The Fallacy of Shared Entity Model

time to read 3 min | 456 words

What works for the database doesn't work for an entity, and what works for an entity is a really bad idea if you are trying to call a web service, a web service data is really not the right thing when you want a report. Your customer has a Birthday field, which I couldn't care less. I really want to track the last time a user signed in, but you don't have that information avialable to give me. You really don't want to give the employee salary data to the employee listing grid, etc.

I see a lot of dicussion about trying to have a single Entity (in the pure term: something with business meaning) that map to every representation and any scenario. The needs, constraints and requirements for each fo those are very different. Trying to make them all fit in one representation makes this a very bad representation.

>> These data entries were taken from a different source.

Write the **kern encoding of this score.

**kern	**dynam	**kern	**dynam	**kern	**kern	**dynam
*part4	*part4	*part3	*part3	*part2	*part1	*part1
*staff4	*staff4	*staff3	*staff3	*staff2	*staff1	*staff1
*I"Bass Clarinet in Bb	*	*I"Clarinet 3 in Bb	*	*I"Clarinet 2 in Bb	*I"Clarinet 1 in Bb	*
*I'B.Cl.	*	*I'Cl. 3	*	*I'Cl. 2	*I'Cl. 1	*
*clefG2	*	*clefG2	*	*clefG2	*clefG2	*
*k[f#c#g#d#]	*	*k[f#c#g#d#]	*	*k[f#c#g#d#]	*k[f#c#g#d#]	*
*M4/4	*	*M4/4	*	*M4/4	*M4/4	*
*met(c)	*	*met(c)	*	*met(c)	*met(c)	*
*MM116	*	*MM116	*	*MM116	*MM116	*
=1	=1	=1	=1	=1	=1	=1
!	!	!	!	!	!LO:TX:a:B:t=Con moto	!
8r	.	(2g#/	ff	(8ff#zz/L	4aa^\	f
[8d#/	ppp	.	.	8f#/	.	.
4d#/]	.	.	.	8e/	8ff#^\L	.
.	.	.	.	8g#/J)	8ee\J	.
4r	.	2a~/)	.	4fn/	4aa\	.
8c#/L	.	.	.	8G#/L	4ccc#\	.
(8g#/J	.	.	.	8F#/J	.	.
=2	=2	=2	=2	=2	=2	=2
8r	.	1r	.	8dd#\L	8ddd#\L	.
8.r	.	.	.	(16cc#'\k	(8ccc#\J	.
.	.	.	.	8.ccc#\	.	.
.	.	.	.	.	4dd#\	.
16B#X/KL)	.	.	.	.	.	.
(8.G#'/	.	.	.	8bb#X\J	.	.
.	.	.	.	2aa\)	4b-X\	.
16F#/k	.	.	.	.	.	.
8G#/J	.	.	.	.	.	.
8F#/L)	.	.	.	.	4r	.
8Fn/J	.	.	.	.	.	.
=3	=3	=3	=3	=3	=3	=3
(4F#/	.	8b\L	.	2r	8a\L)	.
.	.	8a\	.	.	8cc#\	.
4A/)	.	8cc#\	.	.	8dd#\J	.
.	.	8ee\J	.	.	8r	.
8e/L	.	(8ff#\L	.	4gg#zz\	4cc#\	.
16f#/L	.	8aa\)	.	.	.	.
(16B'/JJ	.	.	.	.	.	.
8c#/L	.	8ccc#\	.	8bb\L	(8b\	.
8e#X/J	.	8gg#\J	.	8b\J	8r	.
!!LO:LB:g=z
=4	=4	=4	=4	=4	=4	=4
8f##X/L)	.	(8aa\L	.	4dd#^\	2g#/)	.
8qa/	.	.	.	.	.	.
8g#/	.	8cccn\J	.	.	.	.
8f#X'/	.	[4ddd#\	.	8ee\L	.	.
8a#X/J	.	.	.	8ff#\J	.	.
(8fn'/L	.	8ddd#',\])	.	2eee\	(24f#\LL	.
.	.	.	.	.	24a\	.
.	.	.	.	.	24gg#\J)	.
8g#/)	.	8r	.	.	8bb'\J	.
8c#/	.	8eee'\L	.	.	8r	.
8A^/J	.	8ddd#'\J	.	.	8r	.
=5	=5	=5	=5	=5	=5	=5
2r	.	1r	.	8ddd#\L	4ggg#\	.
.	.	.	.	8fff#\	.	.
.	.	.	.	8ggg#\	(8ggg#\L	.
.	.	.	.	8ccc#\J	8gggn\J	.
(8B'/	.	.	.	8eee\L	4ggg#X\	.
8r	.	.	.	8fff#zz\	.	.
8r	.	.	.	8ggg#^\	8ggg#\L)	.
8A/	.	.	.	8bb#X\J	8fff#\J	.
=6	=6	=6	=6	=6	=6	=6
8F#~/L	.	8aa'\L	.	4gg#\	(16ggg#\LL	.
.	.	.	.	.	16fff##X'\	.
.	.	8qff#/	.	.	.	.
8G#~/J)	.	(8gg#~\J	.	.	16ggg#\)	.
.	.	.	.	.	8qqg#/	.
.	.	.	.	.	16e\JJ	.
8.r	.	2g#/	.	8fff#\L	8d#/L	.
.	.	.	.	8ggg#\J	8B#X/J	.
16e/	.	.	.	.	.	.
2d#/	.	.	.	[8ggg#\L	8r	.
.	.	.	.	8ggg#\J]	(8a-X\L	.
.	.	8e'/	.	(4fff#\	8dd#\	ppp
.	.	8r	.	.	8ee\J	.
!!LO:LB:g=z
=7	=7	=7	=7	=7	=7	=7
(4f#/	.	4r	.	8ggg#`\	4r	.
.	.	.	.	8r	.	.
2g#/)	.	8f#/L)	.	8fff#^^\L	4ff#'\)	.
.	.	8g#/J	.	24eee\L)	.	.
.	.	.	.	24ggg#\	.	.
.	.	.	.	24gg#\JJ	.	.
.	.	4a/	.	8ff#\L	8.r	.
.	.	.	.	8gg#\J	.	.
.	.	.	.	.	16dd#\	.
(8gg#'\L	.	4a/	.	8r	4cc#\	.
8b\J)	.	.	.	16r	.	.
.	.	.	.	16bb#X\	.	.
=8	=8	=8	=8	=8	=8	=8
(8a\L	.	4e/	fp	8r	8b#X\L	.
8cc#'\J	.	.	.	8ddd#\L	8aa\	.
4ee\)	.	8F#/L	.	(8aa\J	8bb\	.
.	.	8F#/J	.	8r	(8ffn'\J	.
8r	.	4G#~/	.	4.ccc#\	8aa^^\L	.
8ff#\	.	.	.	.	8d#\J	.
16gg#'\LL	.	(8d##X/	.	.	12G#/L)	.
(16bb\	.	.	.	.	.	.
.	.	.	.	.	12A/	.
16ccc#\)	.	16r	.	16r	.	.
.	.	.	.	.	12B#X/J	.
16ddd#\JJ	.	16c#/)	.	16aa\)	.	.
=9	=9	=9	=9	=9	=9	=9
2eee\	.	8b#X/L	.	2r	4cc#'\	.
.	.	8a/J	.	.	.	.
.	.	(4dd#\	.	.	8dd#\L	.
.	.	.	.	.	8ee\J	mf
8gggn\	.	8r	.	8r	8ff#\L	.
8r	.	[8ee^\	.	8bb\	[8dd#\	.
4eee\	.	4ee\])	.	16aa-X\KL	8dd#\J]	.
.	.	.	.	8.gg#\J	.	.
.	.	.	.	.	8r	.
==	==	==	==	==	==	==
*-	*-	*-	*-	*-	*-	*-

Let us consider a simple entity, the Employee. It contains data such as name, date of birth, hire date, salary, etc. On the database side, it may be represented as a temporal table for each property, linked together by the employee id. In the business logic, I have an EmployeeSnapshot, which is not temporal, but is valid for a certain date only. On the UI, I have only a limited view of the employee (with salary information, for instnace), and a web service exposes additional employee information (hierarchies), to be consumed by the CRM (for permissions).

For this simple entity, I already have four different representation. I might be able to satisfy them all within a single class, but what does it gives me? A heavy weight hybrid that I can't really change without affecting all parts of the system.

In my current project, I have:

  • Policy - Active Record Entity - Business logic
  • AjaxianPolicy - Simple view of the fields that I want to show on the screen - Strictly DTO

When I get to the part that I need web services for, I will also add PolicyMessage class.

On the surface, this seems to break the DRY principal. I now exposed the fact that Policy has a Id property in several places. I don't think that this apply here, it may looks like repetition and more work, but I end up with simpler model to work with, and I can optimize each individual case independently. And by optimize I do not mean perfromance, I mean ease of use, compatability, etc.